CBC workplace harassment focus of attention again


CBC workplace issues are in the spotlight again this week, with one former executive suing the broadcaster for wrongful dismissal and other employees alleging more workplace harassment.

Todd Spencer is suing the public broadcaster for $700,000 in relation to his firing, which came after the Jian Ghomeshi scandal.

And on Thursday Canadaland — headed by a journalist Jesse Brown — who played a key role in breaking the Ghomeshi sex assault allegations — reported allegations of workplace harassment at other CBC shows.

The two events raise the possibility that the public broadcaster has not dealt with problems in its workplace culture as effectively as it has claimed to have done since Ghomeshi’s firing from his role as host of the Q radio show in 2014.

A CBC independent inquiry found in 2015 that its workplace didn’t adequately provide employees a workplace free of “disrespectful and abusive behaviour.” The broadcaster announced the firing of Spencer and another senior executive the same day the independent report was released, and has since stated that the issues found in the report have been dealt with.

16-hour work days

The Canadaland article stated that more than a dozen CBC employees have told the online news outlet of current or past incidents of workplace harassment at CBC Radio One, CBC TV Sports and CBC human resources.

The new allegations counter the CBC’s assertions that workplace harassment is being dealt with proactively at the broadcaster, Canadaland reports.

Producers for the radio show As It Happens approached the Canadian Media Guild with allegations of workplace complaints, beginning this past winter, according to emails Canadaland obtained. The complaints as listed in the emails include racist and sexist attitudes, verbal abuse and intimidation. No official union grievances were filed and the CBC has denied the allegations.

Three former television contractors told Canadaland that working for the broadcaster during its coverage of the Pan Am Games in summer 2015 involved 16-hour days with no breaks, lack of access to proper food and water while working, and an instance of verbal abuse that resulted in a formal apology.

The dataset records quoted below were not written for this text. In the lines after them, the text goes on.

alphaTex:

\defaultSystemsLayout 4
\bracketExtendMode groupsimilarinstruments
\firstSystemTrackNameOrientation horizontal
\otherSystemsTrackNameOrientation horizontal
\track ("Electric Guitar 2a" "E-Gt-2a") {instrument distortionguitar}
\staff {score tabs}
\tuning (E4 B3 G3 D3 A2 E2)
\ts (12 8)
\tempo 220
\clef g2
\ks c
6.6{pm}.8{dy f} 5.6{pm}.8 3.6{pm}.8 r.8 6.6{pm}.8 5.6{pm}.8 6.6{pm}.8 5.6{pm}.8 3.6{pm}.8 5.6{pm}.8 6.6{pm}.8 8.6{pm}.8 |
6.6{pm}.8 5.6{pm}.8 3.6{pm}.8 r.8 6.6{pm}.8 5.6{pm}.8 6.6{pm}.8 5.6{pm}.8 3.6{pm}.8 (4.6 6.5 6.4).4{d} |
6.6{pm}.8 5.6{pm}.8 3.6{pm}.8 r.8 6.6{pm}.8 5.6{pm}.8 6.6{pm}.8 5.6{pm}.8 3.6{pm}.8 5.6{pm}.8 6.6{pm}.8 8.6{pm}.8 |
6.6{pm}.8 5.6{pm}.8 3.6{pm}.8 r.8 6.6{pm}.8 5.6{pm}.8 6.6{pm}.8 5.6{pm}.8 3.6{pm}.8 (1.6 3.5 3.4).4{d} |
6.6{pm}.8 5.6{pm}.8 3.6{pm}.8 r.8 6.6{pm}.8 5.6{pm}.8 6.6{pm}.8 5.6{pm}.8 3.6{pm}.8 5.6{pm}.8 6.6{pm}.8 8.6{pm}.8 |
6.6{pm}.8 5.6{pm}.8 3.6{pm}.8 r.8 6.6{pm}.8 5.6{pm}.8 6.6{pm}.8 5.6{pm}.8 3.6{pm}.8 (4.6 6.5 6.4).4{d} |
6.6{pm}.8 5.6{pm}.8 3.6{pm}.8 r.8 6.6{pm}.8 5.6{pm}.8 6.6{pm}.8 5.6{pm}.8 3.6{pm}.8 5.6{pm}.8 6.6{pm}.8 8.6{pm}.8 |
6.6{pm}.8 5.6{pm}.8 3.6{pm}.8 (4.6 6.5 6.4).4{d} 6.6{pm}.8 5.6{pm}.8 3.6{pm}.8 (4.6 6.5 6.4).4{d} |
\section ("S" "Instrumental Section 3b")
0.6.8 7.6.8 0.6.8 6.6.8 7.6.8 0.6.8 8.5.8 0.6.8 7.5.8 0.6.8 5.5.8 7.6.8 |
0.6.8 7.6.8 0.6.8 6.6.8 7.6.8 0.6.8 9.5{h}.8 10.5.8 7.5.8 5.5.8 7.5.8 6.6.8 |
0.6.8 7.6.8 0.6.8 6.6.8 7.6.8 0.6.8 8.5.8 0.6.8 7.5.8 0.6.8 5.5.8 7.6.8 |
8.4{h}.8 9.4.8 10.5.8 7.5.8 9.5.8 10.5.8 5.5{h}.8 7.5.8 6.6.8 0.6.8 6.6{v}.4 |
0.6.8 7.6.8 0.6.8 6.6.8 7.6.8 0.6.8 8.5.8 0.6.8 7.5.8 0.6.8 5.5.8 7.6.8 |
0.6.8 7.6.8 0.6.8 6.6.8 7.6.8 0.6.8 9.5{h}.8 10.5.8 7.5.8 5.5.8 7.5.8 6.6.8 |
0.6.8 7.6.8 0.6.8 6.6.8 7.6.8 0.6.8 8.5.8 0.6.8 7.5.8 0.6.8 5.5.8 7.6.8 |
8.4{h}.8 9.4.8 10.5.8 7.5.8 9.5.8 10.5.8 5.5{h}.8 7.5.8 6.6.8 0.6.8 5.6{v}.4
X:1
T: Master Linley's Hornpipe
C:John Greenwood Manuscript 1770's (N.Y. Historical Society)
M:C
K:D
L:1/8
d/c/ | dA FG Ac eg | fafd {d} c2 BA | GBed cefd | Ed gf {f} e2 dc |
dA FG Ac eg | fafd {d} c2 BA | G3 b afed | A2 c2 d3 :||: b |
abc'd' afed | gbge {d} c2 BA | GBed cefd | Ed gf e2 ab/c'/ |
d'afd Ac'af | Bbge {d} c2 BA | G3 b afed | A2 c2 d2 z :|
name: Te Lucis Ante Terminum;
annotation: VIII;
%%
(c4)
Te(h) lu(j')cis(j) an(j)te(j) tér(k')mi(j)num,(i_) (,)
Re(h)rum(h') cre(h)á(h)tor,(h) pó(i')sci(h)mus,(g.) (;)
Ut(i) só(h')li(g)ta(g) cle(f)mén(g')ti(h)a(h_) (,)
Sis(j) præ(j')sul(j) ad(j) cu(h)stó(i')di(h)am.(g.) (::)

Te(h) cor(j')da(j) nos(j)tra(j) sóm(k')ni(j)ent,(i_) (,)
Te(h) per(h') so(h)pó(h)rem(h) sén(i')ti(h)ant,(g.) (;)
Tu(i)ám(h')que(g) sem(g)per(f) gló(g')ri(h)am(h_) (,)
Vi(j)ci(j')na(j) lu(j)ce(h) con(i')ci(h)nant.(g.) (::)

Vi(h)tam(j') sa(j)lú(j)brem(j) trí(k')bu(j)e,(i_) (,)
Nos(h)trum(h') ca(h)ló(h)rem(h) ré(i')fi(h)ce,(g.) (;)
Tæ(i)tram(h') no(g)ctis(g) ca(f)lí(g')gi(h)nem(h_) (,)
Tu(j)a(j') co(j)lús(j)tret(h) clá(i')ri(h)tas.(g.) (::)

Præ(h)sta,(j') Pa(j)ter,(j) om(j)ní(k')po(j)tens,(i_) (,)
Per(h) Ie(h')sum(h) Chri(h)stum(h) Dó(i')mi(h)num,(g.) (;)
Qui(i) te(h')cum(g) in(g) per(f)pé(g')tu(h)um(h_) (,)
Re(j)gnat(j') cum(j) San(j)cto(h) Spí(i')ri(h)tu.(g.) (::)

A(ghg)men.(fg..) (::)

Spencer claims unfair firing

At the time of his firing, Spencer was CBC’s executive director of human resources and industrial relations. He led the first internal investigation into Ghomeshi’s actions while he was an employee, beginning in June 2014 when two Q journalists inquired about the situation.

In his lawsuit, filed in Ontario Superior Court in March, Spencer accused CBC of publicly shaming and sacrificing him for political reasons. The suit claims that the broadcaster fabricated reasons to fire him in order to avoid the optics of paying him severance amid the fallout of the Ghomeshi allegations.

In the statement of claim Spencer says that the CBC’s “harsh, vindictive, reprehensible and malicious or highhanded” conduct “must not be condoned by the court especially given the CBC’s stature as Canada’s public broadcaster.”

In a statement of defence, CBC said that Spencer only purported to investigate the claims against Ghomeshi, mislead the broadcaster about what he knew and did not pursue allegations two employees made about the radio host’s workplace behaviour.

None of the allegations have yet been proven in court.

The CBC referred to its statement of defence and declined to comment on the case to Yahoo Canada News.